Pensiun Dini Operasional PLTU Batubara, Ini Kata IESR •
Manajer Program Transformasi Energi IESR, Deon Arinaldo (ketiga dari kiri), tengah menyampaikan materinya terkait pengakhiran dini operasional PLTU Batubara pada diskusi panel Enlit Asia 2023 berjudul “Leapfrogging to NZE: Accessing ASEAN readiness to retrofit or early retire coal fleets,” Rabu (15/11).
Tangerang, – Pemerintah tengah menindaklanjuti Peraturan Presiden (Perpres) No. 112/2022 tentang Percepatan Pengembangan Energi Terbarukan untuk Penyediaan Tenaga Listrik. Ini dilakukan dengan menggodok peta jalan (roadmap) pengakhiran (pensiun dini) operasional PLTU batubara.
Menurut Manajer Program Transformasi Energi Institute for Essential Services Reform (IESR), Deon Arinaldo, penyusunan peta jalan tersebut merupakan langkah awal untuk mendorong pengembangan energi terbarukan. Selanjutnya, setelah peta jalan ditetapkan, Pemerintah perlu mempersiapkan kerangka regulasi yang dapat mendukung penerapan struktur atau skema pembiayaan untuk pengakhiran operasional PLTU batubara di Indonesia.
“Sudah ada beberapa usulan struktur untuk pengakhiran operasional PLTU seperti write-off atau penghapusan aset PLTU dari catatan perusahaan karena dinilai tidak ekonomis lagi, atau spin-off yaitu penjualan aset ke perusahaan baru untuk mengelola aset tersebut dengan masa operasi lebih singkat,” ungkap Deon pada diskusi panel Enlit Asia 2023 berjudul “Leapfrogging to NZE: Accessing ASEAN readiness to retrofit or early retire coal fleets,” Rabu (15/11).
Selain itu, paparnya, Pemerintah juga perlu membuat beberapa proyek percontohan (pilot) untuk pengakhiran operasional PLTU yang sedang berjalan seperti PLTU Cirebon.
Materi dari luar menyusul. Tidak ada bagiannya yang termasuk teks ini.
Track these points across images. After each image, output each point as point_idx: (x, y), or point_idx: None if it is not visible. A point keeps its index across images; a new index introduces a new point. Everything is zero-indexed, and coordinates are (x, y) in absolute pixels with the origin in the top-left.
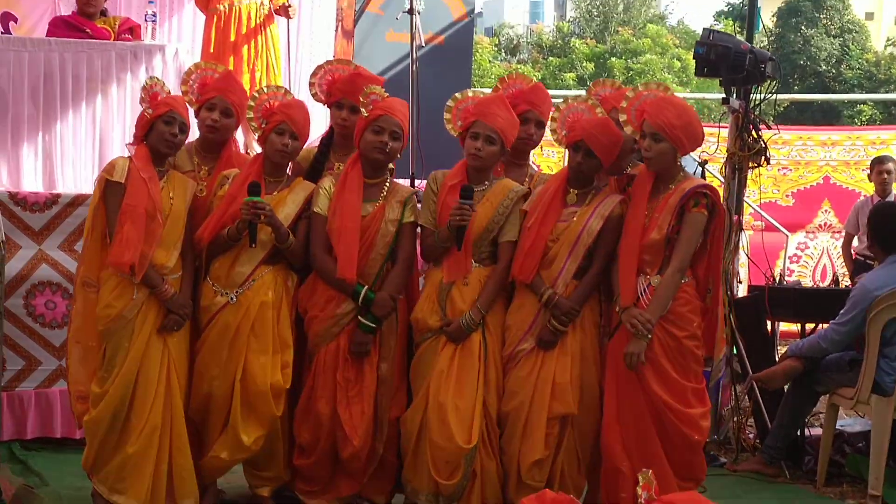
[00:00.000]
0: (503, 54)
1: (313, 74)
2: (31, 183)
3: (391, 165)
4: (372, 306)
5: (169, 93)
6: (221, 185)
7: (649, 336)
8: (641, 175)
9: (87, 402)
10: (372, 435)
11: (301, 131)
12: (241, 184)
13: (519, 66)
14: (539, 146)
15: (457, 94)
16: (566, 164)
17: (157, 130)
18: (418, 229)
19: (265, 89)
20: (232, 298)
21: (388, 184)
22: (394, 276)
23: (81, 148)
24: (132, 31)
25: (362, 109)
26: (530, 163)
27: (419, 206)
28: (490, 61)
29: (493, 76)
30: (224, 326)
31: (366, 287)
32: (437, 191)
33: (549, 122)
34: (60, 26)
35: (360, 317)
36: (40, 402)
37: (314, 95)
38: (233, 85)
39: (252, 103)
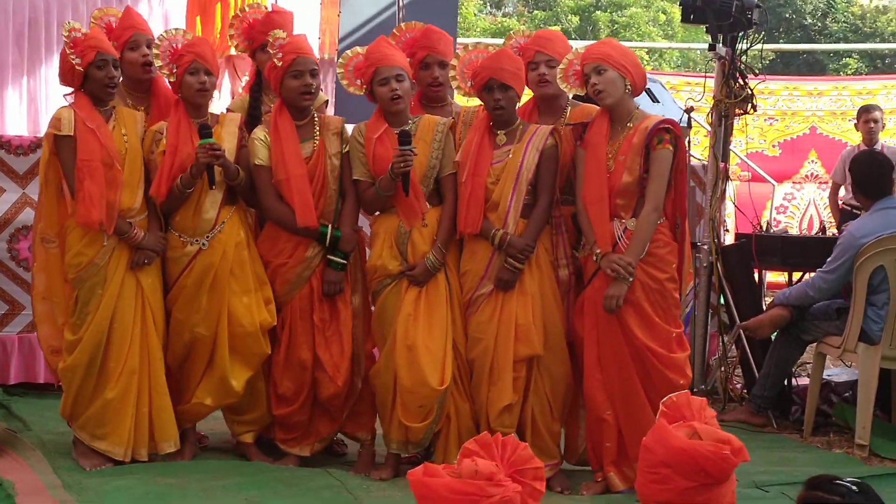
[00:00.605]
0: (488, 7)
1: (230, 26)
2: (16, 127)
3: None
4: (340, 243)
5: (85, 34)
6: (157, 142)
7: (631, 278)
8: (596, 119)
9: (60, 355)
10: (351, 371)
11: (213, 66)
12: (175, 134)
13: (504, 20)
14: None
15: (340, 59)
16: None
17: (92, 78)
18: (354, 177)
19: (164, 34)
20: (204, 244)
21: (317, 119)
22: (349, 209)
23: (66, 93)
24: None
25: (274, 60)
26: (454, 101)
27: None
28: (475, 14)
29: (478, 29)
30: (201, 273)
31: (330, 226)
32: (364, 143)
33: (451, 80)
34: None
35: (329, 256)
36: (23, 346)
37: (236, 46)
38: (138, 19)
39: (156, 51)
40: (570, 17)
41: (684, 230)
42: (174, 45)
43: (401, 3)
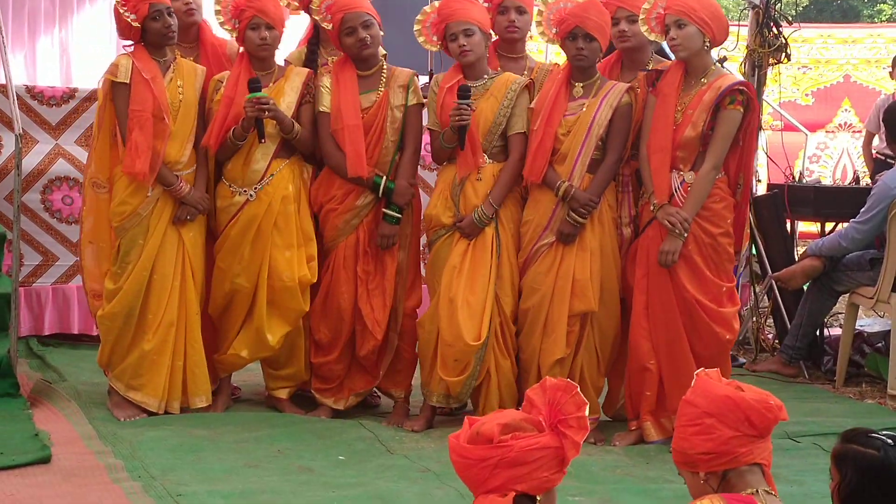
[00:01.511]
0: None
1: None
2: (48, 77)
3: (383, 52)
4: (393, 195)
5: None
6: (216, 90)
7: (685, 235)
8: (671, 69)
9: (101, 300)
10: (388, 327)
11: (275, 20)
12: (234, 85)
13: None
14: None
15: (418, 16)
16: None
17: (150, 30)
18: (426, 124)
19: None
20: (251, 195)
21: (385, 70)
22: (406, 162)
23: (98, 42)
24: None
25: (323, 24)
26: (528, 54)
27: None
28: None
29: None
30: (246, 223)
31: (384, 177)
32: (437, 93)
33: (537, 26)
34: None
35: (384, 209)
36: (57, 297)
37: (287, 4)
38: None
39: (218, 6)
40: None
41: (747, 190)
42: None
43: None
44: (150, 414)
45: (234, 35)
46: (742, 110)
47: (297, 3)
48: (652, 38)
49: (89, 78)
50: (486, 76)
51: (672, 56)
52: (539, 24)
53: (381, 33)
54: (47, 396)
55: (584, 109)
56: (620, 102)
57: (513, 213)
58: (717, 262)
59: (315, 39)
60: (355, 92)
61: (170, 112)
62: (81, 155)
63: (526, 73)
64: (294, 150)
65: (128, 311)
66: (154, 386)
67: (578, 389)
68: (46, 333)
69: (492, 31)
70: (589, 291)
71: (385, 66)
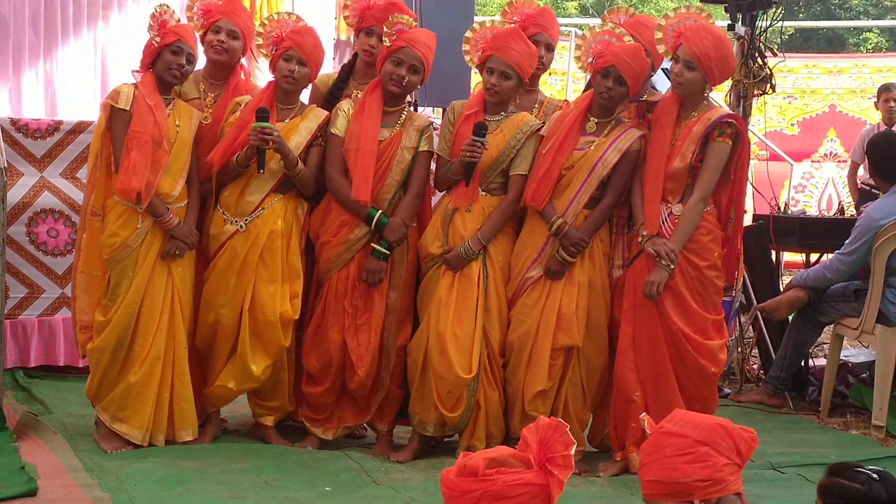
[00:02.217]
0: None
1: None
2: (33, 110)
3: (408, 98)
4: (385, 231)
5: (178, 21)
6: (233, 112)
7: (672, 266)
8: (666, 101)
9: (89, 332)
10: (378, 364)
11: (310, 57)
12: (251, 110)
13: None
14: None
15: (475, 25)
16: (588, 90)
17: (164, 59)
18: (433, 159)
19: (276, 16)
20: (241, 226)
21: (405, 112)
22: (406, 203)
23: (83, 75)
24: None
25: (385, 38)
26: (539, 89)
27: (436, 136)
28: None
29: (495, 4)
30: (233, 254)
31: (379, 211)
32: (454, 120)
33: (573, 50)
34: None
35: (373, 244)
36: (43, 330)
37: (346, 18)
38: (237, 7)
39: (261, 30)
40: None
41: (738, 224)
42: (280, 28)
43: None
44: (137, 446)
45: (269, 61)
46: (731, 143)
47: (352, 22)
48: (661, 50)
49: (74, 111)
50: (503, 113)
51: (660, 87)
52: (578, 47)
53: (420, 85)
54: (33, 429)
55: (593, 148)
56: (630, 148)
57: (503, 246)
58: (704, 294)
59: (349, 67)
60: (378, 120)
61: (169, 140)
62: (66, 187)
63: (536, 105)
64: (292, 188)
65: (117, 344)
66: (139, 418)
67: (568, 429)
68: (32, 365)
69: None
70: (574, 326)
71: (407, 108)
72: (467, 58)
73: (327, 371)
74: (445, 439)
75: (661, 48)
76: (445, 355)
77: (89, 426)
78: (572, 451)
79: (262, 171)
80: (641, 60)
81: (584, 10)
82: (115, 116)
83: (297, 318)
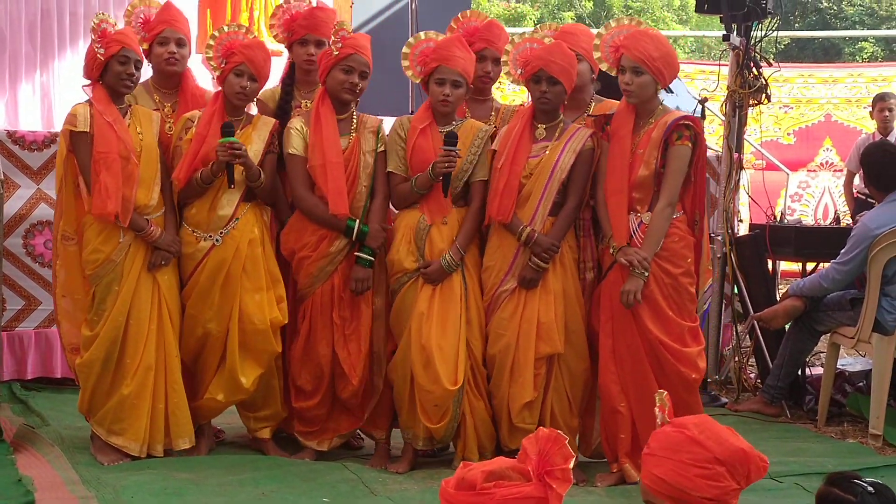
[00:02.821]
0: None
1: (272, 16)
2: (29, 122)
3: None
4: (367, 239)
5: (116, 27)
6: (186, 129)
7: (646, 274)
8: (621, 111)
9: (79, 353)
10: (370, 371)
11: (260, 72)
12: (206, 124)
13: (518, 6)
14: (498, 83)
15: (410, 39)
16: (528, 101)
17: (112, 71)
18: (388, 169)
19: (226, 27)
20: (217, 240)
21: (355, 116)
22: (377, 207)
23: (79, 87)
24: None
25: (332, 47)
26: (493, 97)
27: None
28: (488, 1)
29: (491, 15)
30: (214, 268)
31: (358, 221)
32: (406, 136)
33: (502, 65)
34: None
35: (357, 253)
36: (40, 342)
37: (275, 36)
38: (176, 14)
39: (212, 42)
40: (583, 2)
41: (703, 226)
42: (230, 40)
43: None
44: (134, 458)
45: (217, 74)
46: (690, 145)
47: (283, 38)
48: (603, 67)
49: None
50: (454, 122)
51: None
52: (505, 63)
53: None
54: (30, 441)
55: (547, 153)
56: (584, 147)
57: (476, 258)
58: (679, 302)
59: (290, 80)
60: (336, 131)
61: (136, 152)
62: None
63: (492, 114)
64: (255, 195)
65: (105, 357)
66: (135, 430)
67: (567, 442)
68: (29, 378)
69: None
70: (554, 334)
71: (355, 112)
72: (408, 73)
73: (319, 385)
74: (439, 450)
75: (603, 66)
76: (431, 368)
77: (86, 438)
78: (571, 464)
79: (232, 185)
80: (565, 56)
81: (580, 20)
82: (77, 140)
83: (286, 321)
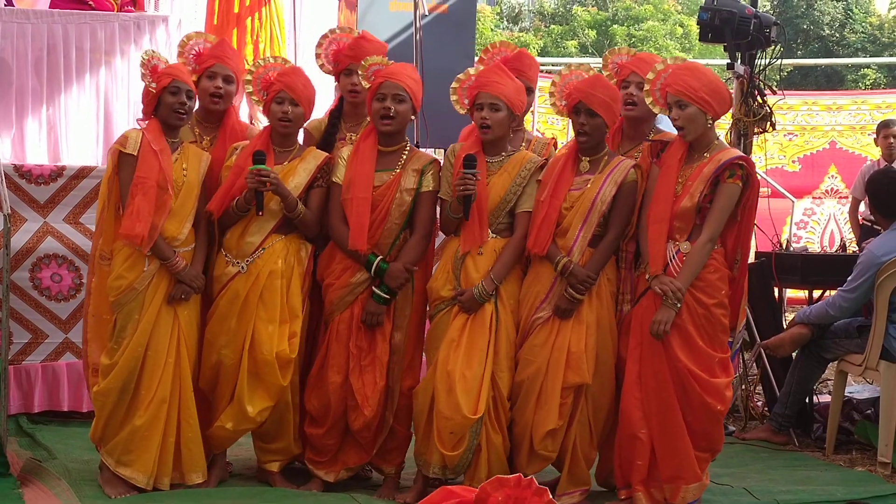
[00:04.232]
0: (505, 23)
1: (318, 46)
2: (36, 155)
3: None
4: (385, 277)
5: (167, 62)
6: (230, 157)
7: (679, 305)
8: (675, 142)
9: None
10: (383, 405)
11: (301, 97)
12: (248, 155)
13: (521, 35)
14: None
15: (459, 75)
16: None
17: (164, 103)
18: (438, 200)
19: (262, 61)
20: (242, 268)
21: (406, 152)
22: (410, 247)
23: (86, 120)
24: (135, 2)
25: (363, 82)
26: (525, 128)
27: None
28: (492, 30)
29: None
30: (234, 295)
31: (379, 257)
32: (454, 161)
33: (548, 97)
34: None
35: (373, 287)
36: (47, 375)
37: (321, 66)
38: (229, 52)
39: (249, 77)
40: (586, 32)
41: (744, 265)
42: (269, 72)
43: (418, 25)
44: (141, 491)
45: (261, 107)
46: (741, 184)
47: (329, 68)
48: (656, 110)
49: (77, 156)
50: (503, 153)
51: (670, 128)
52: (552, 94)
53: (413, 117)
54: (37, 475)
55: (589, 185)
56: (626, 179)
57: (513, 289)
58: (711, 332)
59: (338, 112)
60: (371, 166)
61: (173, 185)
62: (70, 233)
63: (524, 144)
64: (292, 228)
65: (122, 387)
66: (143, 462)
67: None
68: (36, 411)
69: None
70: (583, 364)
71: (407, 148)
72: (457, 107)
73: (327, 412)
74: (449, 480)
75: (655, 109)
76: (452, 395)
77: (93, 471)
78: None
79: (260, 213)
80: (604, 86)
81: (583, 49)
82: (123, 161)
83: (294, 356)
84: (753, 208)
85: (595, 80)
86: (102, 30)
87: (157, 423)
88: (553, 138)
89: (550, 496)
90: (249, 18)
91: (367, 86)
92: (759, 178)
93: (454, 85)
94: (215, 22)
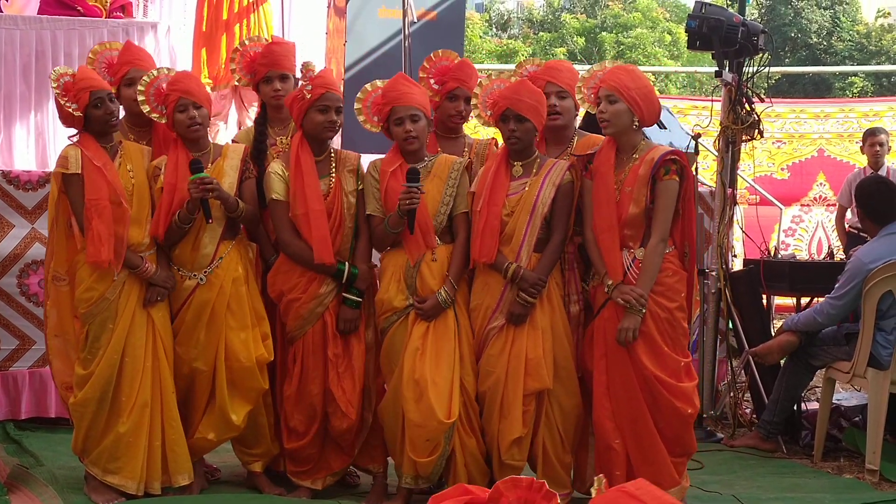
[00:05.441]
0: (494, 30)
1: (232, 62)
2: (24, 162)
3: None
4: (356, 281)
5: (72, 76)
6: (155, 178)
7: (643, 310)
8: (603, 149)
9: (73, 390)
10: (362, 405)
11: (201, 98)
12: (174, 170)
13: (510, 42)
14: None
15: (359, 94)
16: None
17: (92, 118)
18: (367, 211)
19: (146, 77)
20: (201, 279)
21: (332, 155)
22: (363, 246)
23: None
24: (124, 8)
25: (303, 91)
26: (463, 133)
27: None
28: (481, 37)
29: (484, 52)
30: (199, 307)
31: (347, 263)
32: (379, 178)
33: (472, 109)
34: (52, 4)
35: (345, 294)
36: (34, 381)
37: (238, 81)
38: (141, 53)
39: (142, 97)
40: (575, 39)
41: (692, 258)
42: (158, 86)
43: (407, 31)
44: (129, 497)
45: (164, 121)
46: (678, 179)
47: (247, 80)
48: (585, 107)
49: None
50: (426, 158)
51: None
52: (475, 106)
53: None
54: (24, 482)
55: (527, 188)
56: (563, 180)
57: (465, 295)
58: (674, 337)
59: (262, 119)
60: (316, 176)
61: (126, 196)
62: None
63: (466, 150)
64: (238, 231)
65: (100, 396)
66: (131, 468)
67: (552, 475)
68: (23, 417)
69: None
70: (542, 369)
71: (332, 151)
72: (361, 118)
73: (311, 424)
74: (435, 488)
75: (585, 106)
76: (424, 402)
77: (80, 478)
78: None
79: (210, 220)
80: (532, 92)
81: (572, 57)
82: (69, 182)
83: (272, 359)
84: (692, 199)
85: (520, 85)
86: (91, 36)
87: (142, 428)
88: (493, 138)
89: (558, 501)
90: (238, 25)
91: (307, 95)
92: (747, 185)
93: (357, 105)
94: (204, 28)
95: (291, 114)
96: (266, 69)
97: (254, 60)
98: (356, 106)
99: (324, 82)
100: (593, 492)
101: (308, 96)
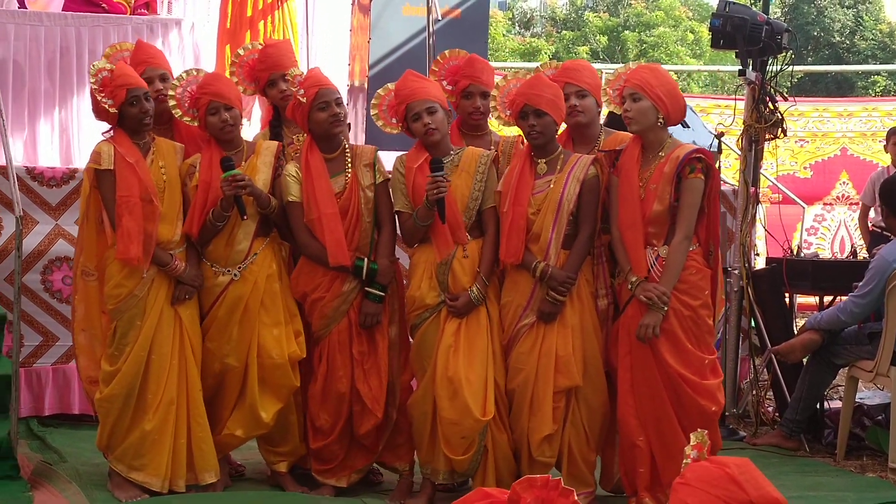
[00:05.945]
0: (517, 28)
1: (233, 75)
2: (48, 158)
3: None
4: (377, 276)
5: (111, 72)
6: (190, 176)
7: (665, 308)
8: (628, 146)
9: (97, 385)
10: (387, 402)
11: (232, 100)
12: (208, 169)
13: (533, 40)
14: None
15: (373, 101)
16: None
17: (127, 115)
18: (395, 207)
19: (176, 81)
20: (235, 275)
21: (348, 150)
22: (385, 240)
23: (97, 123)
24: (148, 5)
25: (298, 98)
26: (490, 129)
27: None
28: (504, 35)
29: (507, 50)
30: (233, 303)
31: (366, 259)
32: (405, 174)
33: (492, 110)
34: (76, 0)
35: (367, 288)
36: (58, 378)
37: (244, 91)
38: (152, 51)
39: (173, 102)
40: (598, 37)
41: (717, 257)
42: (189, 89)
43: (431, 29)
44: (153, 494)
45: (196, 124)
46: (703, 177)
47: (252, 88)
48: (610, 108)
49: (89, 158)
50: (452, 152)
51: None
52: (494, 108)
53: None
54: (48, 478)
55: (552, 186)
56: (587, 175)
57: (497, 290)
58: (698, 334)
59: (276, 121)
60: (327, 178)
61: (157, 194)
62: None
63: (492, 147)
64: (271, 228)
65: (127, 393)
66: (156, 465)
67: (576, 472)
68: (47, 414)
69: (452, 110)
70: (572, 367)
71: (347, 146)
72: (380, 123)
73: (337, 422)
74: (458, 484)
75: (612, 107)
76: (459, 399)
77: (104, 475)
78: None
79: (245, 217)
80: (548, 87)
81: (595, 55)
82: (101, 178)
83: (304, 356)
84: (717, 198)
85: (535, 80)
86: (115, 33)
87: (167, 425)
88: (519, 136)
89: (575, 497)
90: (262, 22)
91: (303, 99)
92: (770, 184)
93: (373, 111)
94: (228, 25)
95: (297, 123)
96: (268, 73)
97: (253, 68)
98: (373, 112)
99: (313, 82)
100: (688, 450)
101: (304, 100)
Ini perlu dilakukan sebagai pembuktian konsep dan memberikan kepastian pada PLN maupun Produsen Listrik Swasta (Independent Power Producers/IPP) sebagai pemilik aset PLTU.
Selain dari skema atau struktur yang jelas dalam pensiun dini operasional PLTU batubara, diperlukan pula mekanisme untuk bisa mengalokasikan pendanaan yang didapatkan dari pengakhiran dini PLTU tersebut ke pembangkit energi terbarukan. Namun, regulasi yang ada sekarang di Indonesia tidak memungkinkan hal ini.
“Karena itulah, perlu dikaji dan diusulkan perubahannya agar pendanaan energi terbarukan yang biayanya bisa murah bisa sekaligus digunakan untuk mempensiunkan aset PLTU,” tegas Deon.
Dia memandang masih banyak pekerjaan rumah untuk melaksanakan pensiun dini PLTU. Misalnya memastikan ada payung legal yang menjelaskan bahwa pengakhiran dini operasional PLTU memang bagian dari kebijakan negara untuk bertransisi energi dan mengurangi emisi, serta adanya ketersediaan regulasi yang memungkinkan modifikasi perjanjian jual beli listrik (PJBL) dan lainnya.
“Lebih baik lagi jika strategi pada PLTU merupakan bagian dari upaya transisi energi yang ingin mengintegrasikan energi terbarukan dalam skala besar sehingga mengurangi emisi gas rumah kaca (GRK). Jika tujuannya seperti itu, maka aset PLTU akan dioptimalkan untuk memastikan energi terbarukan bisa masuk ke bauran listrik dengan cepat dan murah. Misalnya, selain menunggu dipensiunkan, PLTU bisa dioperasikan secara fleksibel untuk membantu menjaga kestabilan dan kehandalan sistem seiring meningkatnya bauran PLTS dan PLTB yang intermiten,” ujar Deon.